BY JOSH ROGERS | So who is going to be picking the successor to Shelly Silver, the former assemblymember who was convicted last month on corruption charges?
If you are following the story, you already know it won’t be voters. Members of the Democratic County Committee from Silver’s 65th Assembly District in Lower Manhattan will effectively crown the next legislator early next year when they select the nominee for the April 19 special election.
But at least the public can easily see who the committee members are, right?
Well, no.
The city’s Board of Elections quickly sent The Villager its most complete list when this reporter asked this week, and presumably would do the same for anyone else, too, but the list is not readily available online. Even more disturbing than that, however, is that the names of some members filling vacancies on the committee may stay hidden from the public before the anointment.
Cathleen McCadden, executive director of the Manhattan Democratic County Committee, said it is up to the local Democratic district leaders to fill vacancies, and many prefer not to release the names.
“It’s the only power that they have,” she told me.
Indeed one Downtown Democratic district leader, who was inclined to send me the most up-to-date list, told me there was resistance from fellow district leaders. But the County Committee’s leaders, if they were inclined, could also get the names to the public if they wanted. They don’t.
There are 39 listed vacancies for the district’s 196 seats on the County Committee. Most members are not well known, but there are others who have been active in the community or in local politics, such as Virginia Kee in Chinatown, John Fratta in the Seaport, Diem Boyd on the Lower East Side and Tom Goodkind in Battery Park City. Perhaps the most noteworthy person on the committee is Judy Rapfogel, who was Silver’s chief of staff for the two decades he was Assembly speaker.
There have been many calls over the years to let voters play the central role in filling legislative vacancies, but McCadden said there’s nothing wrong with the current system, particularly in this case, since the new incumbent will likely face a Democratic primary next September, only five months after taking office.
“They’ll only be in office for a hot second,” she said, explaining that, in Albany, “it takes a long time to amass any kind of power.”
She did acknowledge, however, that the winner will be able to reach his or her new constituents with taxpayer-funded mailings.
Susan Lerner, executive director with Common Cause New York, which has long backed more-democratic ways to fill vacancies, said “even a short [term] incumbent is able to arrange things within their district for an advantage.”

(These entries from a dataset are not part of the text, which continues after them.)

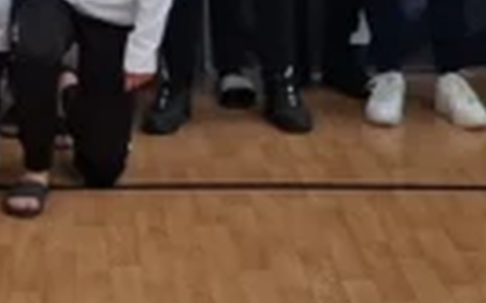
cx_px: 69
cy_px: -329
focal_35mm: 88
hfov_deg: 23.1
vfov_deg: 12.7
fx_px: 1165
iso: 50
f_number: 1.8
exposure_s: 1/169
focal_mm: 5.54
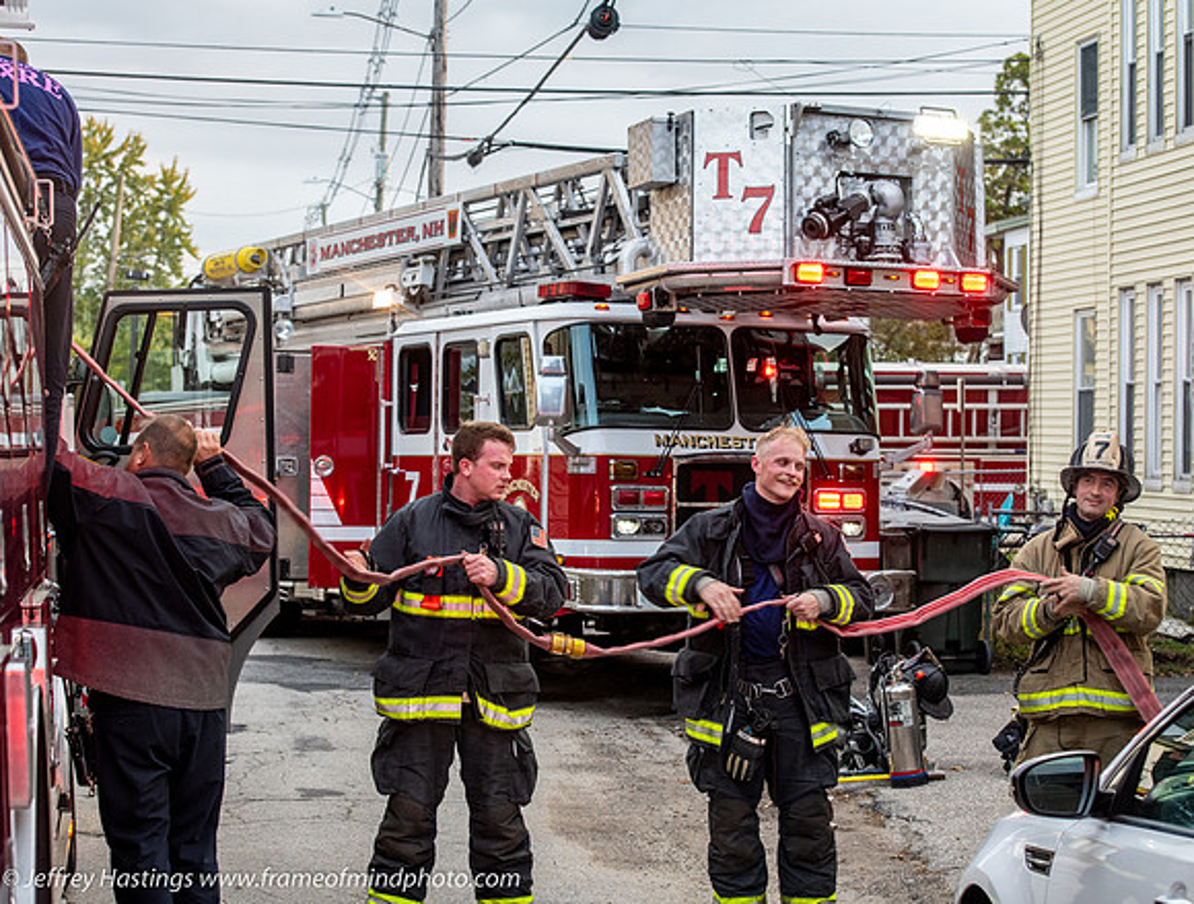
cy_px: 452
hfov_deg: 25.4
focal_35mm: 77
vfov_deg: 19.3
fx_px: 2651
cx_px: 634
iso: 640
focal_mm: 70
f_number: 5
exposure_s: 1/125
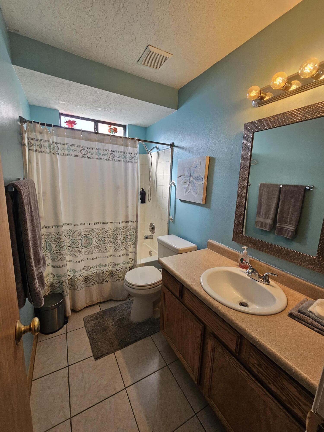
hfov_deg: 89.9
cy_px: 216
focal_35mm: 13
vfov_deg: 106.2
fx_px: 162
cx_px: 162
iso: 80
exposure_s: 1/60
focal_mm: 2.2
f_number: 2.2
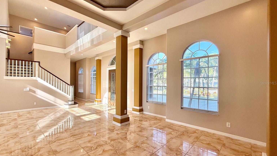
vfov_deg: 67.0
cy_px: 83
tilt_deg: +1.8
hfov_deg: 99.3
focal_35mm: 16
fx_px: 118
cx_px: 132
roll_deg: +0.1
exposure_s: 1/144
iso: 64
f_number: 2.2
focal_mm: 2.22
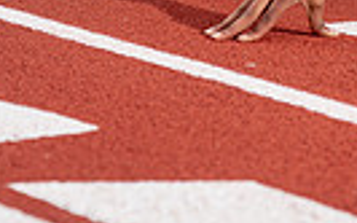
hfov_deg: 12.2
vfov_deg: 7.2
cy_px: -325
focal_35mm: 169
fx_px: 1644
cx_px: 387
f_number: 4
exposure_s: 1/250
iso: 100
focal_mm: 49
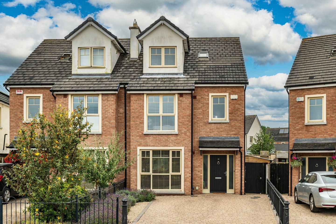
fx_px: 327
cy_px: 112
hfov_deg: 54.4
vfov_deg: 37.9
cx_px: 168
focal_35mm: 35
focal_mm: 35
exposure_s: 1/2000
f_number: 5.6
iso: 640
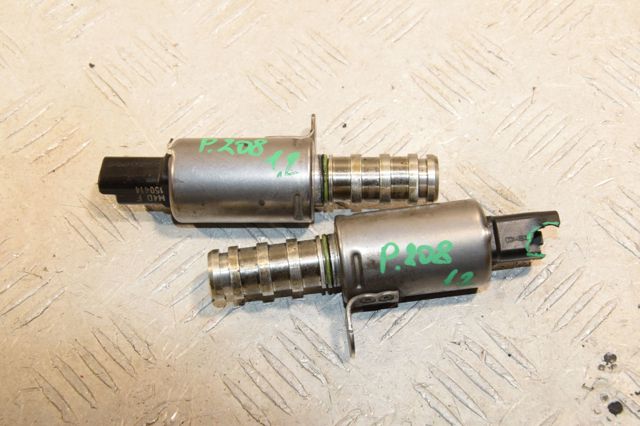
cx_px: 320
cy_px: 213
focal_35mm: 63
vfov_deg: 21.5
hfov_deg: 31.9
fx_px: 1119
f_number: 10
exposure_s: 1/200
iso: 1600
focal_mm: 42
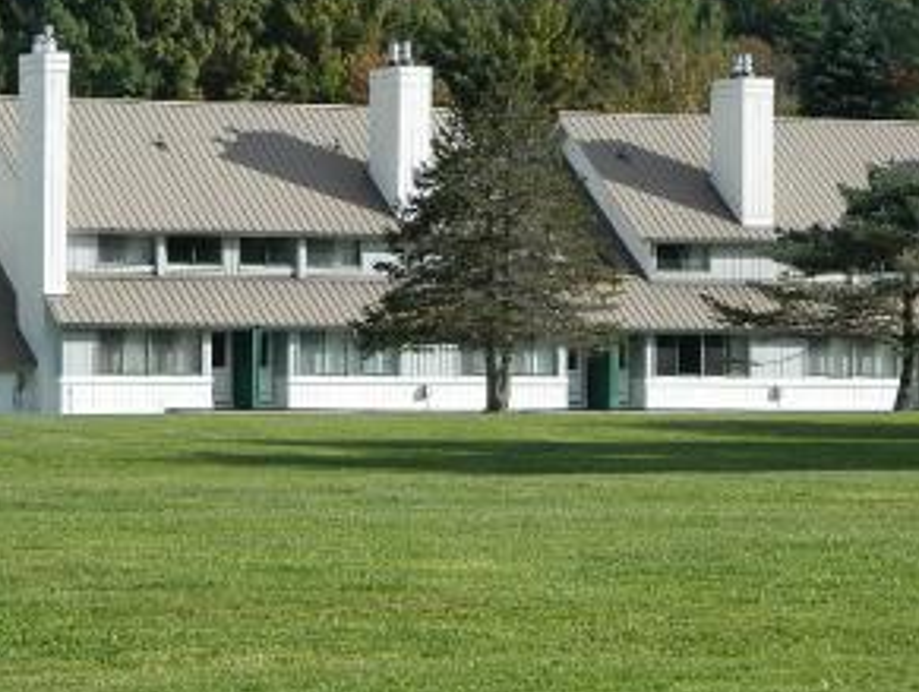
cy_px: 185
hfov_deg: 9.6
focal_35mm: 205
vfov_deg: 7.3
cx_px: 373
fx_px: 5449
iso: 80
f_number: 4.5
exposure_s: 1/500
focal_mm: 18.6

The current system “denies voters a real choice,” she added. Lower Manhattan is overwhelmingly Democratic, so the Republican nominee stands little chance to win.
One of the reasons there has been no reform, Lerner said, is that so many state legislators first get into office through a special election and are reluctant to change a system in which they benefitted.
Assemblymember Linda Rosenthal from the Upper West Side is the exception. She won the political insider game in 2006, but saw the problem with the system.
“When I did run for the vacancy, a lot of people were disgruntled by the process,” Rosenthal, a former County Committee member, said this week.
Soon after taking office, she sponsored legislation that would require a primary and special election to fill a vacancy but it went nowhere. This session she and state Senator Daniel Squadron of Downtown Manhattan and Brooklyn are sponsoring similar bills that would set up nonpartisan special elections to fill Assembly and state Senate vacancies.
Candidates would collect signatures to get on the ballot.
“It’s a big concern that the process to fill vacancies is so complicated and obscure, especially after the year Albany’s had,” Squadron said in a statement, making a clear reference to the federal convictions of two of Albany’s “Three Men in a Room” — Silver and former state Senate Majority Leader Dean Skelos.
The new bills would certainly be less costly than holding a primary and special election, and one nonpartisan special election might attract a higher turnout rate than holding two elections. But Rosenthal did not hold out much hope for passage in 2016.
It may just be a matter of time as more beneficiaries see the problem.
Two of the four candidates to replace Silver, Paul Newell and Jenifer Rajkumar, have an advantage in the race since they are district leaders and have helped form the committee to decide their fate. They will also likely fill some of the remaining vacancies, but both said in interviews this week that they supported a more democratic way to fill vacancies. (As The Villager has reported in recent weeks, Yuh-Line Niou and Don B. Lee, are the other two who so far have expressed strong interest in running.)
Both Rajkumar and Newell said the winner would likely have an advantage when she or he runs for re-election in September, but neither thought that was definite.
“On the other hand, that’s four days [a week] in Albany and less time speaking with Lower Manhattanites,” Newell said.